Signora Gibbs. Sss, cara. Riposati… Non…
Emily. E’ George. George entra da sinistra, e lentamente viene verso di loro. Un uomo tra i morti. Mio figlio Joel, che conosceva le stelle, diceva che ci sono voluti milioni di anni perché quei puntini di luce arrivassero quaggiù. Sembra una cosa incredibile, ma lui diceva proprio così: milioni di anni! George cade in ginocchio, poi completamente disteso ai piedi di Emily. Una donna tra i morti. Ma dico io! Ma se è modo di comportarsi!
Signora Soames. Dovrebbe essere a casa.
Emily. Mamma Gibbs?
Signora Gibbs. Sì, Emily?
Emily. Loro non capiscono, vero?
Signora Gibbs. No, cara. Non capiscono.
Il Direttore di scena entra da destra, tirando lentamente una tenda scura attraverso la scena. Lontano, un orologio batte debolmente l’ora.
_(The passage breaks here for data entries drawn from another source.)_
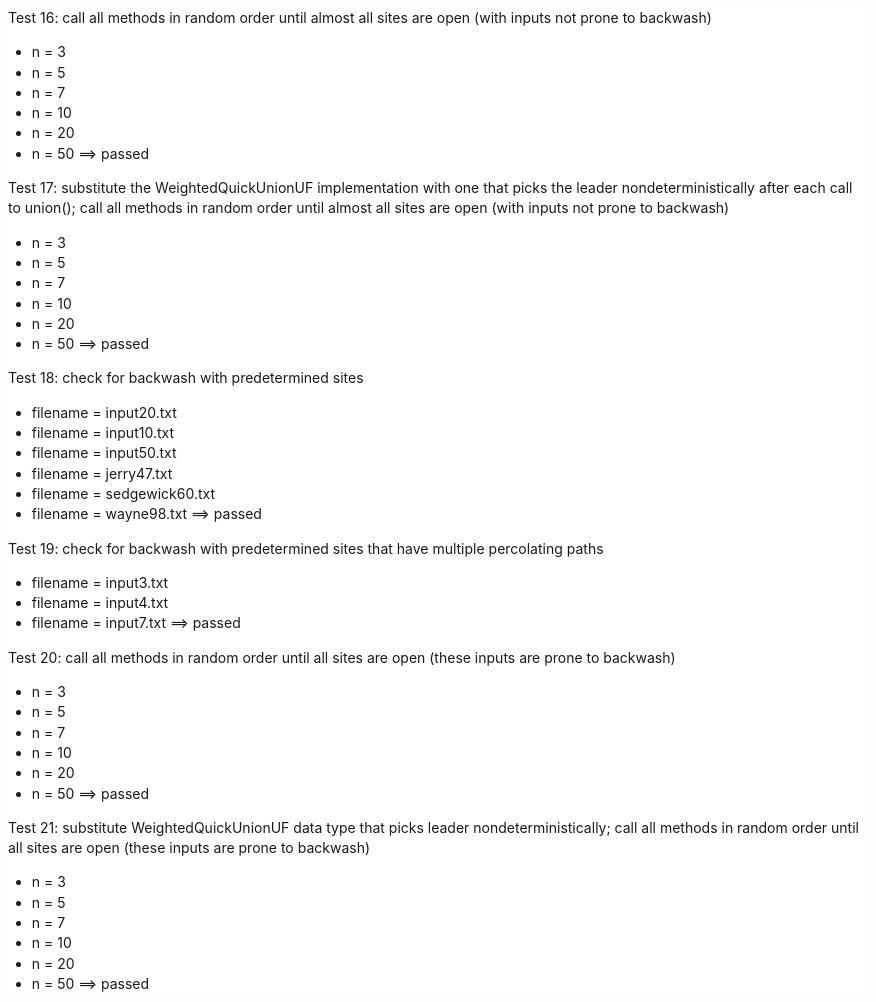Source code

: Test 16: call all methods in random order until almost all sites are open
         (with inputs not prone to backwash)
  * n = 3
  * n = 5
  * n = 7
  * n = 10
  * n = 20
  * n = 50
==> passed

Test 17: substitute the WeightedQuickUnionUF implementation with one that
         picks the leader nondeterministically after each call to union();
         call all methods in random order until almost all sites are open
         (with inputs not prone to backwash)
  * n = 3
  * n = 5
  * n = 7
  * n = 10
  * n = 20
  * n = 50
==> passed

Test 18: check for backwash with predetermined sites
  * filename = input20.txt
  * filename = input10.txt
  * filename = input50.txt
  * filename = jerry47.txt
  * filename = sedgewick60.txt
  * filename = wayne98.txt
==> passed

Test 19: check for backwash with predetermined sites that have
         multiple percolating paths
  * filename = input3.txt
  * filename = input4.txt
  * filename = input7.txt
==> passed

Test 20: call all methods in random order until all sites are open
         (these inputs are prone to backwash)
  * n = 3
  * n = 5
  * n = 7
  * n = 10
  * n = 20
  * n = 50
==> passed

Test 21: substitute WeightedQuickUnionUF data type that picks leader nondeterministically;
         call all methods in random order until all sites are open
         (these inputs are prone to backwash)
  * n = 3
  * n = 5
  * n = 7
  * n = 10
  * n = 20
  * n = 50
==> passed
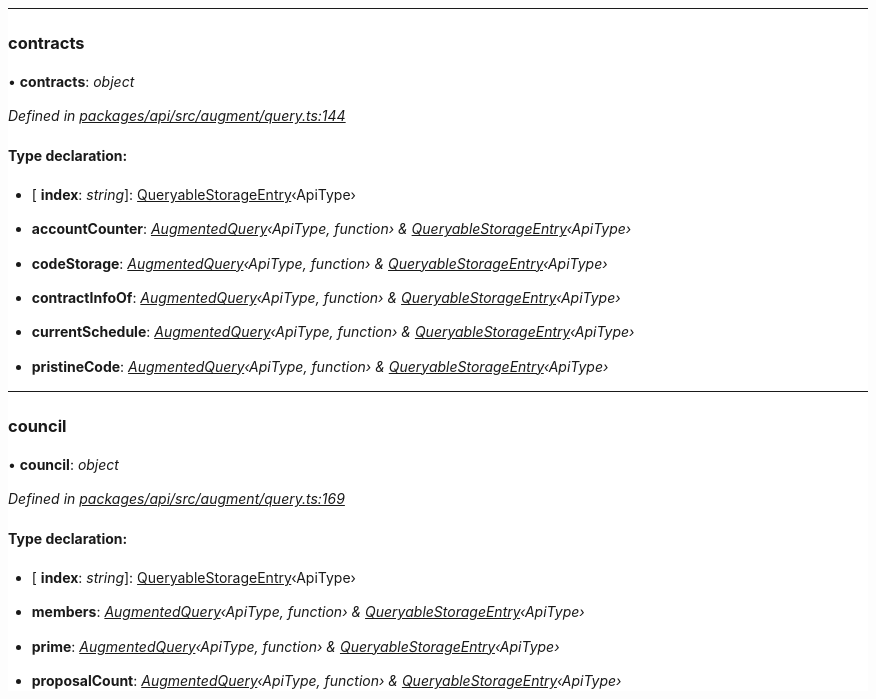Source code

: ___

###  contracts

• **contracts**: *object*

*Defined in [packages/api/src/augment/query.ts:144](https://github.com/polkadot-js/api/blob/82e71fd51/packages/api/src/augment/query.ts#L144)*

#### Type declaration:

* \[ **index**: *string*\]: [QueryableStorageEntry](../modules/_packages_api_src_types_storage_.md#queryablestorageentry)‹ApiType›

* **accountCounter**: *[AugmentedQuery](../modules/_packages_api_src_types_storage_.md#augmentedquery)‹ApiType, function› & [QueryableStorageEntry](../modules/_packages_api_src_types_storage_.md#queryablestorageentry)‹ApiType›*

* **codeStorage**: *[AugmentedQuery](../modules/_packages_api_src_types_storage_.md#augmentedquery)‹ApiType, function› & [QueryableStorageEntry](../modules/_packages_api_src_types_storage_.md#queryablestorageentry)‹ApiType›*

* **contractInfoOf**: *[AugmentedQuery](../modules/_packages_api_src_types_storage_.md#augmentedquery)‹ApiType, function› & [QueryableStorageEntry](../modules/_packages_api_src_types_storage_.md#queryablestorageentry)‹ApiType›*

* **currentSchedule**: *[AugmentedQuery](../modules/_packages_api_src_types_storage_.md#augmentedquery)‹ApiType, function› & [QueryableStorageEntry](../modules/_packages_api_src_types_storage_.md#queryablestorageentry)‹ApiType›*

* **pristineCode**: *[AugmentedQuery](../modules/_packages_api_src_types_storage_.md#augmentedquery)‹ApiType, function› & [QueryableStorageEntry](../modules/_packages_api_src_types_storage_.md#queryablestorageentry)‹ApiType›*

___

###  council

• **council**: *object*

*Defined in [packages/api/src/augment/query.ts:169](https://github.com/polkadot-js/api/blob/82e71fd51/packages/api/src/augment/query.ts#L169)*

#### Type declaration:

* \[ **index**: *string*\]: [QueryableStorageEntry](../modules/_packages_api_src_types_storage_.md#queryablestorageentry)‹ApiType›

* **members**: *[AugmentedQuery](../modules/_packages_api_src_types_storage_.md#augmentedquery)‹ApiType, function› & [QueryableStorageEntry](../modules/_packages_api_src_types_storage_.md#queryablestorageentry)‹ApiType›*

* **prime**: *[AugmentedQuery](../modules/_packages_api_src_types_storage_.md#augmentedquery)‹ApiType, function› & [QueryableStorageEntry](../modules/_packages_api_src_types_storage_.md#queryablestorageentry)‹ApiType›*

* **proposalCount**: *[AugmentedQuery](../modules/_packages_api_src_types_storage_.md#augmentedquery)‹ApiType, function› & [QueryableStorageEntry](../modules/_packages_api_src_types_storage_.md#queryablestorageentry)‹ApiType›*

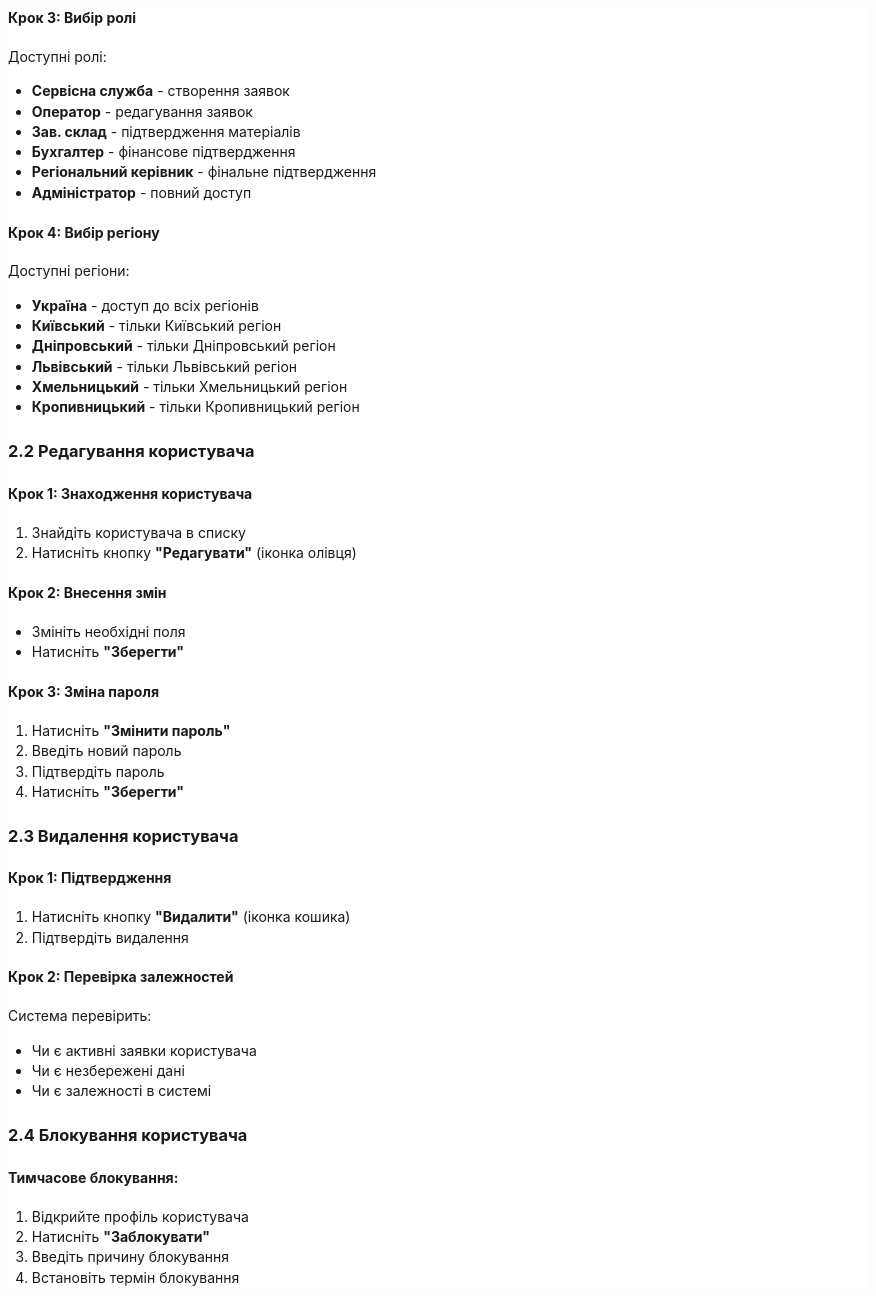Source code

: #### Крок 3: Вибір ролі
Доступні ролі:
- **Сервісна служба** - створення заявок
- **Оператор** - редагування заявок
- **Зав. склад** - підтвердження матеріалів
- **Бухгалтер** - фінансове підтвердження
- **Регіональний керівник** - фінальне підтвердження
- **Адміністратор** - повний доступ

#### Крок 4: Вибір регіону
Доступні регіони:
- **Україна** - доступ до всіх регіонів
- **Київський** - тільки Київський регіон
- **Дніпровський** - тільки Дніпровський регіон
- **Львівський** - тільки Львівський регіон
- **Хмельницький** - тільки Хмельницький регіон
- **Кропивницький** - тільки Кропивницький регіон

### 2.2 Редагування користувача

#### Крок 1: Знаходження користувача
1. Знайдіть користувача в списку
2. Натисніть кнопку **"Редагувати"** (іконка олівця)

#### Крок 2: Внесення змін
- Змініть необхідні поля
- Натисніть **"Зберегти"**

#### Крок 3: Зміна пароля
1. Натисніть **"Змінити пароль"**
2. Введіть новий пароль
3. Підтвердіть пароль
4. Натисніть **"Зберегти"**

### 2.3 Видалення користувача

#### Крок 1: Підтвердження
1. Натисніть кнопку **"Видалити"** (іконка кошика)
2. Підтвердіть видалення

#### Крок 2: Перевірка залежностей
Система перевірить:
- Чи є активні заявки користувача
- Чи є незбережені дані
- Чи є залежності в системі

### 2.4 Блокування користувача

#### Тимчасове блокування:
1. Відкрийте профіль користувача
2. Натисніть **"Заблокувати"**
3. Введіть причину блокування
4. Встановіть термін блокування
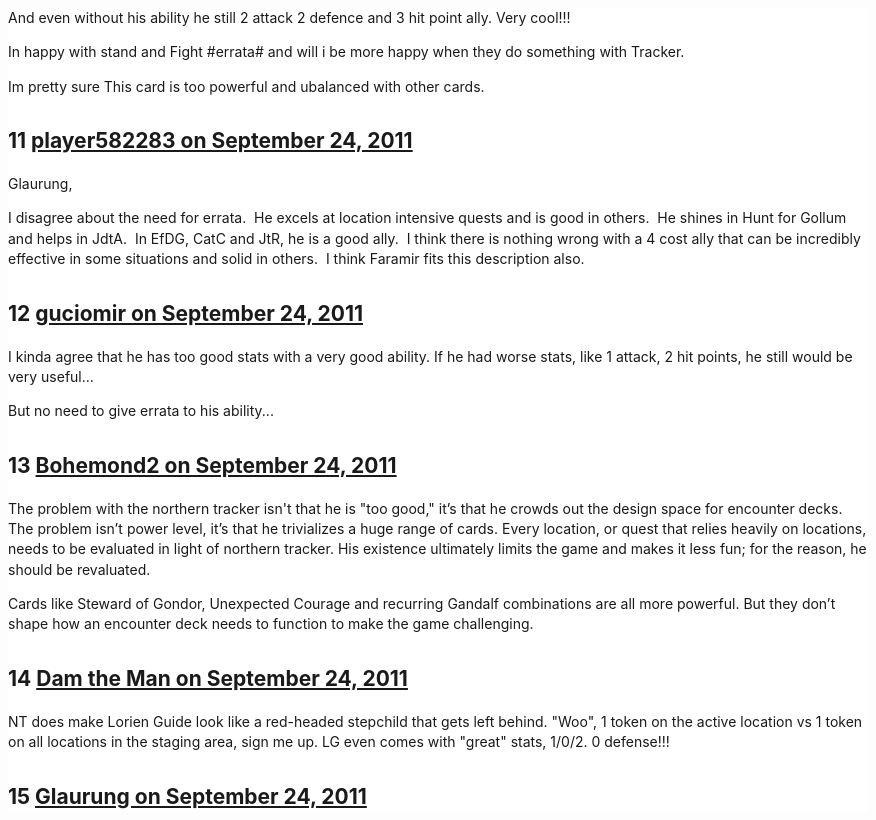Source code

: And even without his ability he still 2 attack 2 defence and 3 hit point ally. Very cool!!!

In happy with stand and Fight #errata# and will i be more happy when they do something with Tracker.

Im pretty sure This card is too powerful and ubalanced with other cards.

## 11 [player582283 on September 24, 2011](https://community.fantasyflightgames.com/topic/53643-northern-tracker/?do=findComment&comment=532550)

Glaurung,

I disagree about the need for errata.  He excels at location intensive quests and is good in others.  He shines in Hunt for Gollum and helps in JdtA.  In EfDG, CatC and JtR, he is a good ally.  I think there is nothing wrong with a 4 cost ally that can be incredibly effective in some situations and solid in others.  I think Faramir fits this description also. 

## 12 [guciomir on September 24, 2011](https://community.fantasyflightgames.com/topic/53643-northern-tracker/?do=findComment&comment=532554)

I kinda agree that he has too good stats with a very good ability. If he had worse stats, like 1 attack, 2 hit points, he still would be very useful...

But no need to give errata to his ability...

## 13 [Bohemond2 on September 24, 2011](https://community.fantasyflightgames.com/topic/53643-northern-tracker/?do=findComment&comment=532561)

The problem with the northern tracker isn't that he is "too good," it’s that he crowds out the design space for encounter decks. The problem isn’t power level, it’s that he trivializes a huge range of cards. Every location, or quest that relies heavily on locations, needs to be evaluated in light of northern tracker. His existence ultimately limits the game and makes it less fun; for the reason, he should be revaluated.

Cards like Steward of Gondor, Unexpected Courage and recurring Gandalf combinations are all more powerful. But they don’t shape how an encounter deck needs to function to make the game challenging.
 

## 14 [Dam the Man on September 24, 2011](https://community.fantasyflightgames.com/topic/53643-northern-tracker/?do=findComment&comment=532563)

NT does make Lorien Guide look like a red-headed stepchild that gets left behind. "Woo", 1 token on the active location vs 1 token on all locations in the staging area, sign me up. LG even comes with "great" stats, 1/0/2. 0 defense!!!

## 15 [Glaurung on September 24, 2011](https://community.fantasyflightgames.com/topic/53643-northern-tracker/?do=findComment&comment=532564)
Direttore di scena. Dormono quasi tutti, a Grover’s Corners. Solo qualche luce è ancora accesa. Shorty Hawkins, giù alla stazione, ha appena fatto passare il treno per Albany. E alla rimessa dei carri, qualcuno è ancora su a chiacchierare… Sì, il cielo si sta rasserenando. Le stelle, lassù, continuano il loro antico viaggio a girotondo. Gli scienziati non sanno ancora se ci siano altri esseri viventi, su quei mondi lassù. Certi dicono di no: che c’è soltanto pietre o fuoco; e che solo questo mondo qui s’affatica, s’affatica tutto il tempo, per fare qualcosa di se stesso. E la fatica è tanta che tutti quanti, ogni sedici ore, debbono mettersi giù a riposare. (Carica l’orologio.) Hm… mezzanotte, a Grover’s Corners. Riposate bene anche voi. Buona notte.